• [WHAT THE EXERCISE ASKS] Search the records below for the word "front", then return every line where it appears.

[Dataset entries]
▼▼▼

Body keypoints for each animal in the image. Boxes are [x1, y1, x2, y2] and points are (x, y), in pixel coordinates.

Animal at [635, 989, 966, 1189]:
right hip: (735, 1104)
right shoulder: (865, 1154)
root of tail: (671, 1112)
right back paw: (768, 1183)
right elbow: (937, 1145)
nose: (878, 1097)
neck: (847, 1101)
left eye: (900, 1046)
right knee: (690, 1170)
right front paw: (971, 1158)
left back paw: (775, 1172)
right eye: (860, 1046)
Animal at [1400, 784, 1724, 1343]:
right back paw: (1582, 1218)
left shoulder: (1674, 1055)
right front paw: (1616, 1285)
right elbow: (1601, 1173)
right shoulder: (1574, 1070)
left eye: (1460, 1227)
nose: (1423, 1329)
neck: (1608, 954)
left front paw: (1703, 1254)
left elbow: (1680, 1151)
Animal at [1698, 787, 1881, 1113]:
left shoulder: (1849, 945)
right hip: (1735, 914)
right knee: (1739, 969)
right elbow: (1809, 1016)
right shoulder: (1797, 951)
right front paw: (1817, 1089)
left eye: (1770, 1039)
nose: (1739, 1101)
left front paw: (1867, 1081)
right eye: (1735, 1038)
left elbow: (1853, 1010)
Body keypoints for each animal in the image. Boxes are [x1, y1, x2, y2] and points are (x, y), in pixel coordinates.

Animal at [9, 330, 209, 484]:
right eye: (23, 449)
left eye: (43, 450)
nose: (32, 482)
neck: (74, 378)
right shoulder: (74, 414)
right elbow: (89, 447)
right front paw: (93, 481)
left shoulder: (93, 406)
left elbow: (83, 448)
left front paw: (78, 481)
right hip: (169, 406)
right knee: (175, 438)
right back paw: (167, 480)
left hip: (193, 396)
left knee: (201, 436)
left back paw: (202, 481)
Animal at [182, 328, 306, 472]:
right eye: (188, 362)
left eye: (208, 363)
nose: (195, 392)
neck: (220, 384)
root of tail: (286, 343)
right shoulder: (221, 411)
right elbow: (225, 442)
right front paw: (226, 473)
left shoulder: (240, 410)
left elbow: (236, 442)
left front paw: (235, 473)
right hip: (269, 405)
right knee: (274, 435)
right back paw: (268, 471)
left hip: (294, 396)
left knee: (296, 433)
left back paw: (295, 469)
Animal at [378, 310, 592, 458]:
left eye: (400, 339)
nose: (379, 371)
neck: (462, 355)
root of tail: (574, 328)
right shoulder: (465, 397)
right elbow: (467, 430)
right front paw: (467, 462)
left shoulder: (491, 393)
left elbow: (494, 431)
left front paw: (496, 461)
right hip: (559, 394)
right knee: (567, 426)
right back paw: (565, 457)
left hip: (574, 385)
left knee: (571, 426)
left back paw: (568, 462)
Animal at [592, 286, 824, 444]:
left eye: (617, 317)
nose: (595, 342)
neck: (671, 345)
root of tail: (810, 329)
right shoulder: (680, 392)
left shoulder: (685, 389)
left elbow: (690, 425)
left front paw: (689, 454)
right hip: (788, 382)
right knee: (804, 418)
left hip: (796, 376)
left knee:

▲▲▲

• [RESPONSE TO THIS EXERCISE]
right front paw: (971, 1158)
right front paw: (1616, 1285)
left front paw: (1703, 1254)
right front paw: (1817, 1089)
left front paw: (1867, 1081)
right front paw: (93, 481)
left front paw: (78, 481)
right front paw: (226, 473)
left front paw: (235, 473)
right front paw: (467, 462)
left front paw: (496, 461)
left front paw: (689, 454)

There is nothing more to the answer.